If the Supreme Court wanted to make an example out of Prashant Bhushan to silence the rest of us, it should be reminded that research on the theory of deterrence is thin and highly contentious.
The three-judge bench, headed by Justice Arun Mishra, found him guilty of criminal contempt of court for a set of tweets he posted in late June, which according to the bench ‘scandalised the court’ and ‘interfered with the administration of justice”. The court rejected Bhushan’s argument that his tweets were merely representative of his bonafide opinion that the cessation of physical hearings had denied citizens their right to access justice and that the court had played a role in the destruction of democracy.
A few days before the verdict, in an online interview hosted by Argute in association with Kanooniyat, Prashant Bhushan had said, “In any democratic society, all institutions should be open to questions. Unless you openly discuss what is wrong with the judiciary.. how will there be any reform?”
The judgement reminds us that contempt jurisdiction is exercised “not to vindicate the dignity and honour of the individual judge,” but rather to “uphold the majesty of the law and of the administration of justice.” Contempt of this kind is based on the belief that the efficacy of the courts rely not only upon compliance of its orders, but also upon what the public thinks of it (Bhatia. 2006). In such a situation, looking fair takes precedence over being fair. But invoking contempt jurisdiction to maintain favourable public perception is counterproductive, as the more often it is invoked, the greater the adverse publicity to the judiciary (Diwan. 2006).
In reality, Contempt of Court is a self-serving mechanism that allows judges to decide precisely when the court’s dignity or authority has been lowered. Many others, before and after Bhushan’s tweets, had criticised the Supreme Court for either turning a blind eye to or putting off certain issues, including the abrogation of Section 370 and the mysterious death of Judge Loya. Considering this, one wonders whether the court has been selective in its approach to exercising its power to punish for contempt.

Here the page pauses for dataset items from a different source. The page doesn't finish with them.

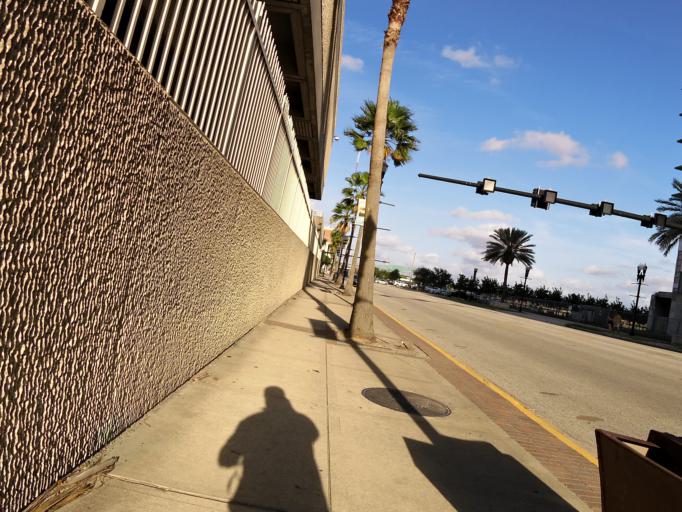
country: US
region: Florida
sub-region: Duval County
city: Jacksonville
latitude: 30.3246
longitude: -81.6515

It would be ironic to explain to the court the significance of criticism, for it is its job to critically evaluate and criticize. Incidentally, its best criticism has come from dissenters. Justice Chelmeswar’s dissent in the NJAC case and S. Fazl Ali’s in A.K. Gopalan are fine pieces of legal and scholarly criticism. Prashant Bhushan has been a dissenter for 30 years and his protest against the status quo is a call for introspection and judicial integrity, rather than a predetermined plan to scandalise the court. He is not an enemy of the judges, he is a friend extending help. To hold him guilty for contempt is equivalent to making him walk the tightrope with a blindfold on.